"Según tengo entendido... de inmediato", balbuceó el miembro del Politburó del Partido Socialista de Alemania Oriental Günter Schabowski en una conferencia de prensa en Berlín Oriental el 9 de noviembre de 1989 a las 18:53, tras echar una ojeada a un papel que le habían entregado minutos antes. El funcionario respondía así a la pregunta del periodista italiano Riccardo Ehrmann sobre la fecha a partir de la cual el régimen de la Alemania socialista tenía previsto facilitar los viajes al exterior de sus ciudadanos. "Creíamos que permitiendo los viajes al extranjero salvaríamos a la República Democrática Alemana", explicó Schabowski 20 años después de aquella memorable tarde.
El régimen comunista alemán "de los trabajadores y los campesinos" estaba bajo presión. Ese año, los polacos se habían deshecho del gobierno comunista a través de elecciones y el líder soviético Mijail Gorbachov anunciaba tiempos de cambio. "Señor Gorbachov, tire abajo este muro", había conminado en 1987 el entonces presidente norteamericano Ronald Reagan al jefe de Estado de la Unión Soviética. Gorbachov no lo derrumbó, pero sentó las bases para su desplome con su política de transparencia y reformas a partir de 1985, enviando también una señal de esperanza a los alemanes del otro lado del Telón de Acero.
Sin embargo, la cúpula de Berlín Oriental optó por la inercia. En octubre, el gobierno de Erich Honecker festejó con un gran desfile militar el cuadragésimo aniversario de la República Democrática Alemana y anunció que el muro seguiría allí "por otros cien años". Honecker desoyó la advertencia que le hizo Gorbachov después del desfile: "Al que llega tarde la vida lo castiga". Once días más tarde, el veterano Honecker dimitía bajo presión y era reemplazado por Egon Krenz.
El gobierno de Berlín Oriental sabía que la situación no podía seguir así. Millones de alemanes orientales se habían hartado de ser ciudadanos de segunda, sin libertades y con perspectivas económicas muy modestas. Desde septiembre, decenas de miles de jóvenes aprovecharon la apertura de la frontera de Hungría con Austria para huir al oeste, mientras que otros consiguieron hacerlo refugiándose en las embajadas de Alemania Federal en Praga, Varsovia y Berlín Oriental.
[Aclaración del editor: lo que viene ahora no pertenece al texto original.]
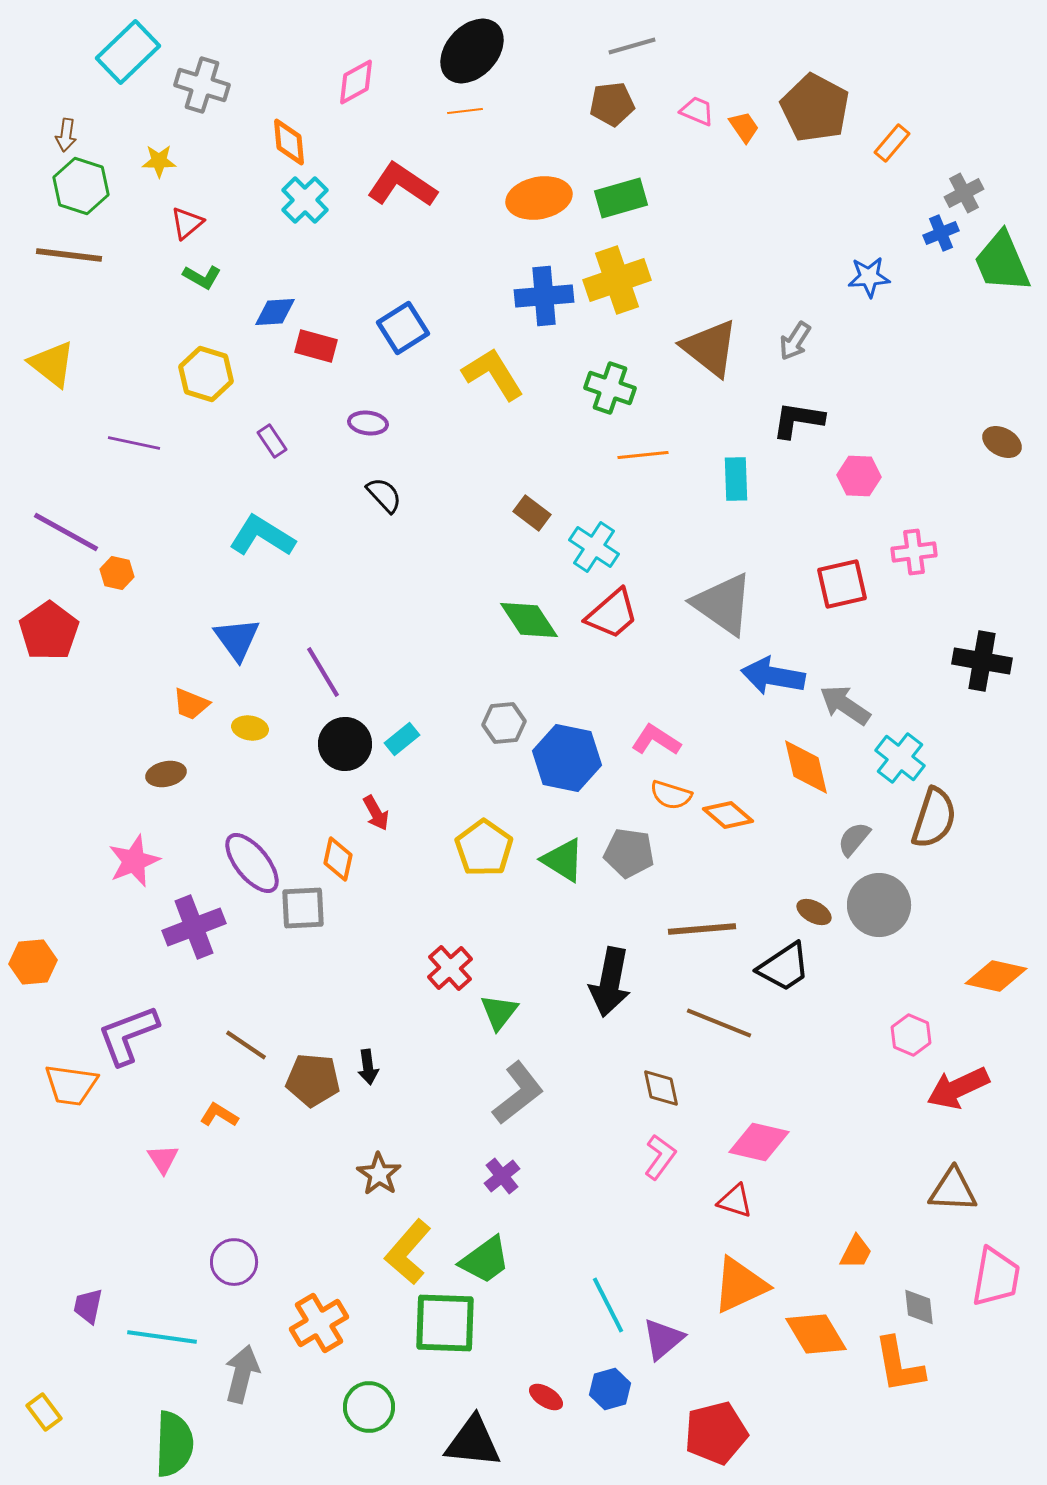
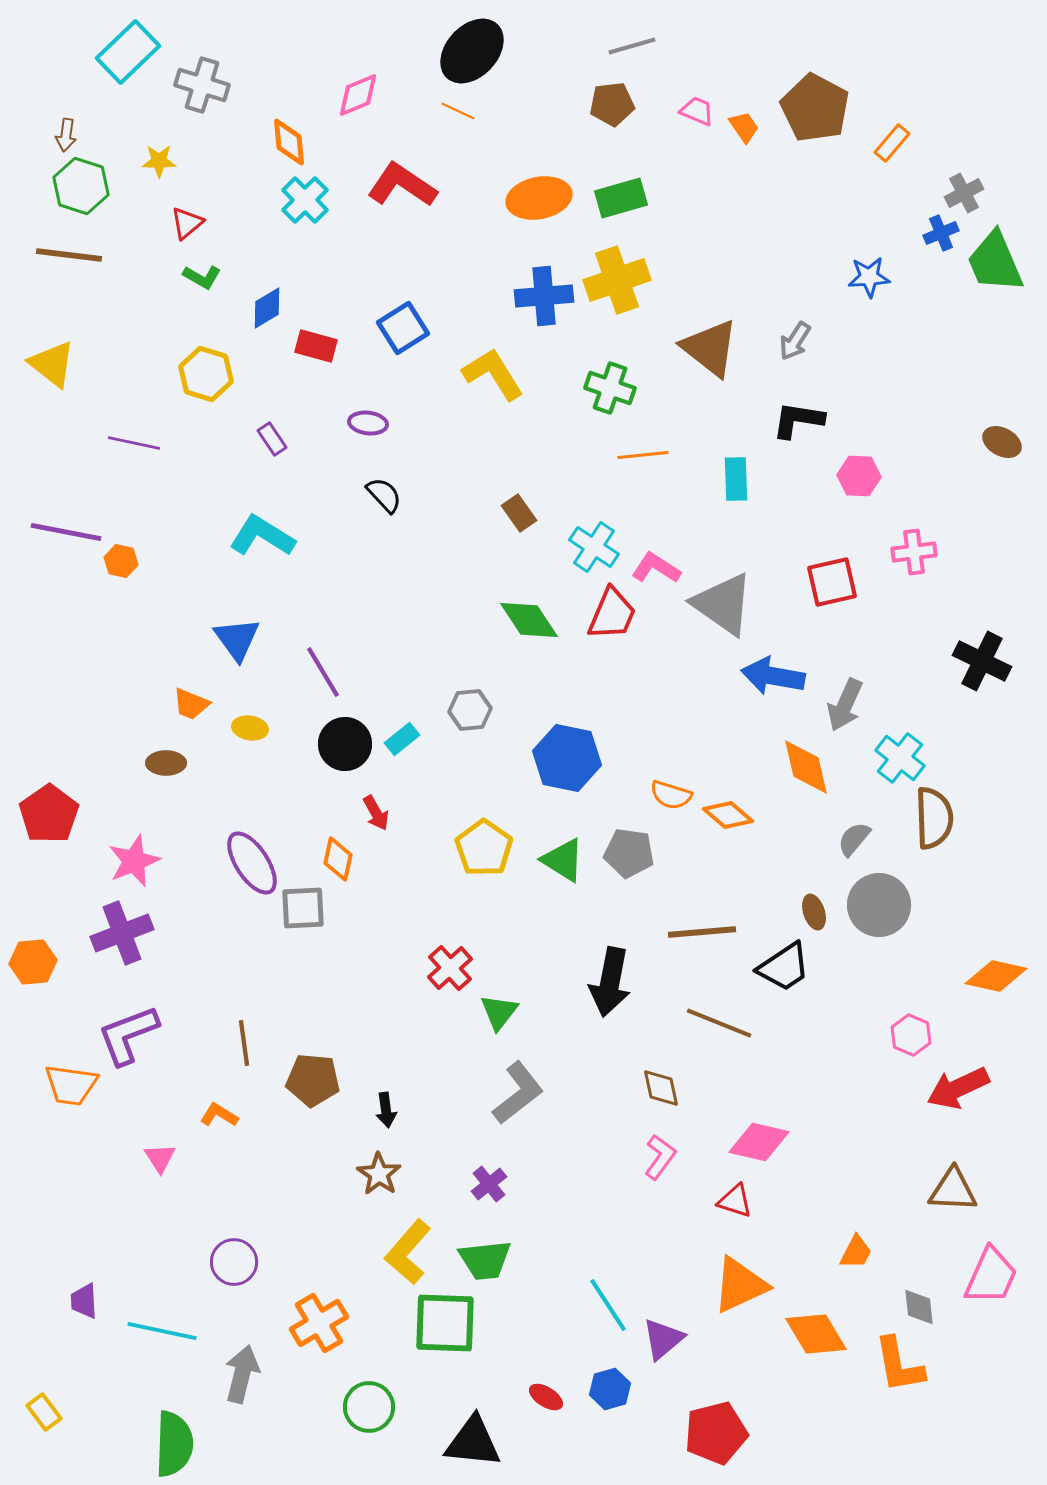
pink diamond at (356, 82): moved 2 px right, 13 px down; rotated 6 degrees clockwise
orange line at (465, 111): moved 7 px left; rotated 32 degrees clockwise
green trapezoid at (1002, 262): moved 7 px left
blue diamond at (275, 312): moved 8 px left, 4 px up; rotated 27 degrees counterclockwise
purple rectangle at (272, 441): moved 2 px up
brown rectangle at (532, 513): moved 13 px left; rotated 18 degrees clockwise
purple line at (66, 532): rotated 18 degrees counterclockwise
orange hexagon at (117, 573): moved 4 px right, 12 px up
red square at (842, 584): moved 10 px left, 2 px up
red trapezoid at (612, 614): rotated 26 degrees counterclockwise
red pentagon at (49, 631): moved 183 px down
black cross at (982, 661): rotated 16 degrees clockwise
gray arrow at (845, 705): rotated 100 degrees counterclockwise
gray hexagon at (504, 723): moved 34 px left, 13 px up
pink L-shape at (656, 740): moved 172 px up
brown ellipse at (166, 774): moved 11 px up; rotated 12 degrees clockwise
brown semicircle at (934, 818): rotated 20 degrees counterclockwise
purple ellipse at (252, 863): rotated 6 degrees clockwise
brown ellipse at (814, 912): rotated 44 degrees clockwise
purple cross at (194, 927): moved 72 px left, 6 px down
brown line at (702, 929): moved 3 px down
brown line at (246, 1045): moved 2 px left, 2 px up; rotated 48 degrees clockwise
black arrow at (368, 1067): moved 18 px right, 43 px down
pink triangle at (163, 1159): moved 3 px left, 1 px up
purple cross at (502, 1176): moved 13 px left, 8 px down
green trapezoid at (485, 1260): rotated 30 degrees clockwise
pink trapezoid at (996, 1277): moved 5 px left, 1 px up; rotated 14 degrees clockwise
cyan line at (608, 1305): rotated 6 degrees counterclockwise
purple trapezoid at (88, 1306): moved 4 px left, 5 px up; rotated 15 degrees counterclockwise
cyan line at (162, 1337): moved 6 px up; rotated 4 degrees clockwise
En Leipzig, el 9 de octubre se echaron a la calle 70.000 personas para demandar democracia y libertad y en Berlín Oriental se reunieron un millón en la céntrica Alexanderplatz el 4 de noviembre. Durante semanas había ido en aumento la tensión, en las calles, en las iglesias -donde comenzaron a reunirse los manifestantes y activistas de derechos cívicos-, bares y teatros.
Mientras que el funcionario Schabowski no pareció darse de la magnitud de lo que estaba anunciando, miles de alemanes orientales salieron a la calle medio incrédulos a intentar cruzar el muro y la frontera que los dividían de la otra Alemania y del otro Berlín. En el muro, los guardias fronterizos y policías se rindieron ante las masas que, documento de identidad en mano, pujaban para pasar al otro lado. Cuando se les preguntaba lo que estaba pasando, los gendarmes se encogían de hombros. Pero dejaron pasar a la gente sin efectuar un solo disparo.
Lo demás fue pura fiesta. Gente totalmente extraña abrazándose y cantando. Caravanas de trabis, los diminutos coches de los alemanes orientales, recorriendo con su particular traqueteo las calles de Berlín occidental y la gente subiéndose a la gigantesca pared de hormigón para celebrar el reencuentro de un pueblo.
Muchos en aquella noche sólo querían ver cómo era el otro lado y volvían cargados de productos que durante mucho tiempo codiciaban a través de la televisión de la vecina Alemania: naranjas, bananas, uñas postizas y cerveza en lata.
La caída del muro de Berlín llegó de forma inesperada. Los analistas habían barajado distintas posibilidades de gobiernos comunistas moderados, pero nadie pensó que tras 28 años caería el símbolo de la Europa y del mundo divididos en capitalismo y comunismo después de la Segunda Guerra Mundial. Siguiendo los pasos de Polonia y Alemania Oriental, varios países del antiguo bloque comunista depusieron a sus regímenes en un efecto dominó que acabó con el colapso de la Unión Soviética en 1991.
Los eventos de aquel año 1989 darían paso a una aventura de 20 años que aún sigue en marcha. Una región entera tuvo que comenzar a vivir sin paternalismos y aprender que la democracia y la libertad también tienen su precio. Países en América Latina, África y Asia perdieron benefactores y fueron obligados a reorientarse en el nuevo orden político mundial.